Thursday, November 13, 2014

Perfecting Pregnancy: Law, Disability, and the Future of Reproduction

Isabel Karpin & Kristin Savell (University of Sydney), Perfecting Pregnancy: Law, Disability, and the Future of Reproduction (University of Cambridge Press, 2014).

"Prenatal and preimplantation testing technologies have offered unprecedented access to information about the genetic and congenital makeup of our prospective progeny. Future developments such as preconception testing, noninvasive prenatal testing, and more extensive preimplantation testing promise to increase that access further still. . . . The overwhelming question for legislators has been whether and, if so, how to regulate the use of these technologies in the face of compelling but seemingly contradictory claims about the advancement of reproductive choice and the dangers of eugenic or discriminatory effects."
                                                               —Publisher's website

Monday, November 10, 2014

Seeking Human Rights Justice in Latin America: Truth, Extra-Territorial Courts, and the Process of Justice

Jeffrey Davis (University of Maryland), Seeking Human Rights Justice in Latin America (Cambridge University Press, 2013).

"This book studies how victims of human rights violations in Latin America, their families, and their advocates work to overcome entrenched impunity and seek legal justice. Their struggles show that legal justice is a multifaceted process, the overarching purpose of which is to restore human dignity and prevent further violence. Uncovering, revealing, and proving the truth are essential elements of legal justice, and are also powerful tools to activate the process.
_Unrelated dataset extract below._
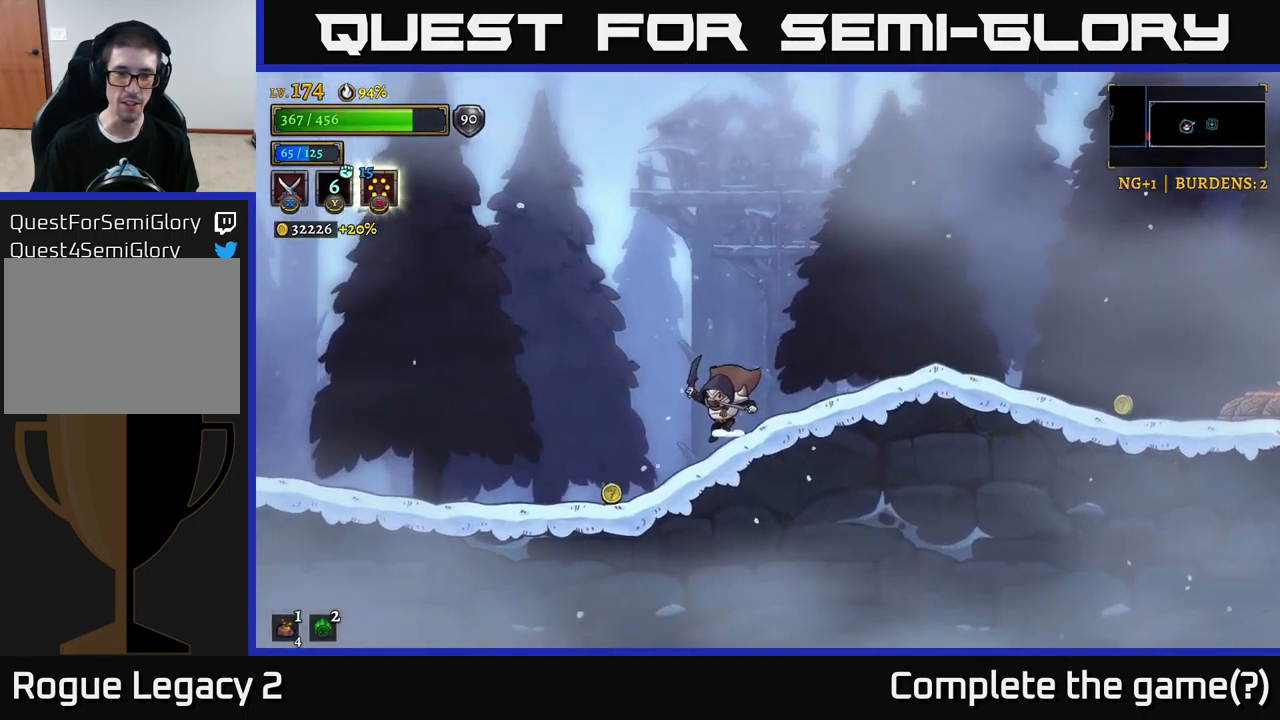
{"buttons": ["R2"], "left_stick": "right", "right_stick": "center", "events": [[301, "left_stick", "right"], [434, "R2", "down"]]}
When faced with stubborn impunity at home, victims, families, and advocates can carry on their work for legal justice by bringing cases in courts in other countries or in the Inter-American human rights system. These extra-territorial courts can jumpstart the process of legal justice at home."

Publisher's website


Thursday, November 6, 2014

What Stays in Vegas: The World of Personal Data—Lifeblood of Big Business—and the End of Privacy as We Know It

Adam Tanner (Harvard University). What Stays in Vegas: The World of Personal Data—Lifeblood of Big Business—and the End of Privacy as We Know It (PublicAffairs, 2014).

"Caesars’ dogged data-gathering methods have been so successful that they have grown to become the world’s largest casino operator, and have inspired companies of all kinds to ramp up their own data mining in the hopes of boosting their targeted marketing efforts. Some do this themselves. Some rely on data brokers. Others clearly enter a moral gray zone that should make American consumers deeply uncomfortable. . . . We live in an age when our personal information is harvested and aggregated whether we like it or not. And it is growing ever more difficult for those businesses that choose not to engage in more intrusive data gathering to compete with those that do."
—Publisher's Website

Monday, November 3, 2014

Outlawry, Governance, and Law in Medieval England

Melissa Sartore (West Virginia University Institute of Technology). Outlawry, Governance, and Law in Medieval England (Peter Lang, 2013).

"Outlawry, Governance, and Law in Medieval England evaluates the role of exclusionary practices, namely outlawry, in law and governance in England from the tenth through the thirteenth centuries. Traditional historical narratives dismiss exile, outlawry, and banishment as ineffective and weak methods of maintaining social order. More specifically, the present volume reassesses these forms of exclusion in matters of politics, law, and society, as well as their influence on increased use of imprisonment in later medieval England. Outlawry, Governance, and Law in Medieval England is essential reading for scholars working in this field but is also highly recommended as a text for courses that assess medieval law and the practice of outlawry as well as the development of English Common Law."